The United States is considering a boycott of the 2022 Winter Olympics in Beijing, according to the U.S. State Department.
In the Biden administration’s most direct comments yet connecting human rights abuses in China to the upcoming Beijing Games, State Department spokesman Ned Price told reporters Tuesday that a boycott is “something that we certainly wish to discuss” in coordination with U.S. allies. He was not clear on what that boycott might entail, or whether it would involve athletes themselves.
That said, the Olympics in China are becoming a hot political topic on both sides of the aisle. Republican senators including Rick Scott and Jim Inhofe have pressed for the Games to be moved elsewhere, while Republican colleague Mitt Romney has advocated for an economic and diplomatic boycott that still allows for U.S. athletes to compete. The Biden administration has repeatedly called the Chinese treatment of its Uighur minority a genocide, and has promised to hold the government accountable for its actions.
“We have consistently said, when it comes to our concerns with the government in Beijing, including Beijing’s egregious human rights violations, its conduct of genocide in the case of Xinjiang, what the United States does is meaningful, what the United States does will have impact, but everything that we do that brings along our allies and partners will have all the more influence with Beijing,” Price said. “So that is why the Department of State, as part of our thinking on the Beijing Olympics, is engaging with partners, with allies, to coordinate closely on decisions and approaches to the government in Beijing.”
Price later said on Twitter that the State Department doesn’t have any announcement regarding the Games and that 2022 “remains a ways off.”
The comments leave a lot of uncertainty. It’s unclear if the boycott discussions would include athletes, or if it is more of the hybrid proposed by Romney in a New York Times op-ed last month.

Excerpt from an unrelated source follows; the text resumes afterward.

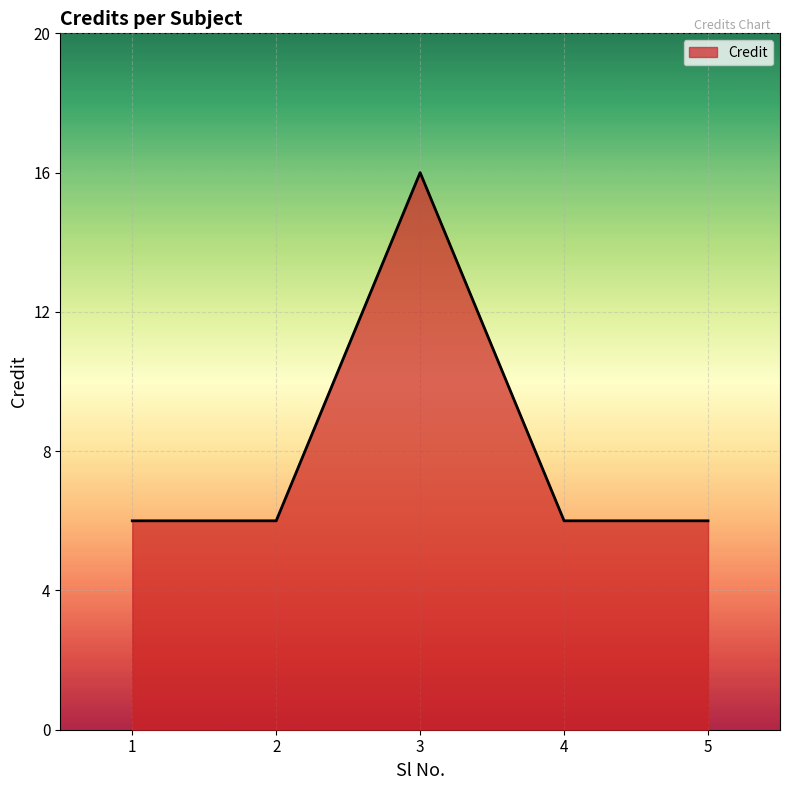

Count the number of categories in the chart.

5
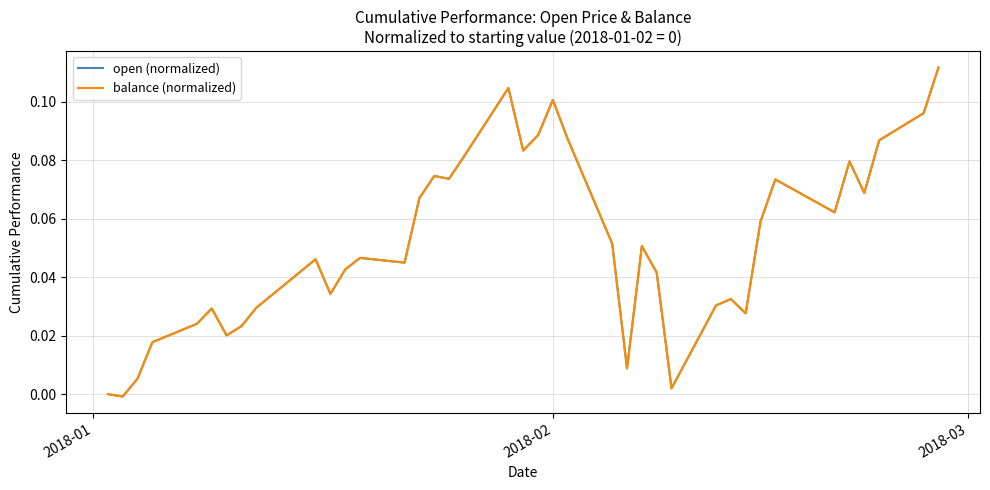

Reading right to left, transcribe all the data shown in this chart.

open (normalized): 0.1	0.1	0.1	0.1	0.1	0.1	0.1	0.1	0.0	0.0	0.0	0.0	0.0	0.1	0.0	0.1	0.1	0.1	0.1	0.1	0.1	0.1	0.1	0.1	0.1	0.0	0.0	0.0	0.0	0.0	0.0	0.0	0.0	0.0	0.0	0.0	0.0	-0.0	0.0
balance (normalized): 0.1	0.1	0.1	0.1	0.1	0.1	0.1	0.1	0.0	0.0	0.0	0.0	0.0	0.1	0.0	0.1	0.1	0.1	0.1	0.1	0.1	0.1	0.1	0.1	0.1	0.0	0.0	0.0	0.0	0.0	0.0	0.0	0.0	0.0	0.0	0.0	0.0	-0.0	0.0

It’s also unclear how much authority the U.S. government has to determine Team USA’s participation—the U.S. Olympic & Paralympic Committee is a private entity that does not receive direct funding from the government.
U.S. Olympic and Paralympic Committee board chair Susanne Lyons said the organization hopes to avoid any boycotts. “We at the USOPC oppose athlete boycotts because they have been shown to negatively impact athletes while not effectively addressing global issues in the past,” Lyons said at Team USA’s media summit on Wednesday. “They also place, honestly, unfair pressure on our sponsors who provide the major financial support for our athletes.”
A representative for the IOC didn’t respond directly to an inquiry about the organization’s reaction, and a U.S. State Department official didn’t answer a question about whether the boycott discussion referenced by Price would include or exclude athletes.
China hosted the Summer Games in 2008, an event that was billed as the country’s promise to fully join an international community wary of its government’s absolute rule. Thirteen years later, the government has been accused of killing or interning thousands of Uighurs in Western China, and has also faced criticism for its crackdown on pro-democracy protests in Hong Kong.
Those protests showed just how complicated the Chinese government’s actions can be for a sports world that has turned increasingly toward the world’s most populous country for investors and new fans. A tweet from then-Houston Rockets GM Daryl Morey supporting the protestors launched a crisis for the NBA that has cost the league hundreds of millions of dollars. The 2022 Olympics are scheduled to be held next February.
(This story has been updated with comments from USOPC head Susanne Lyons in the seventh paragraph and responses from the IOC and U.S. State Department in the eighth paragraph.)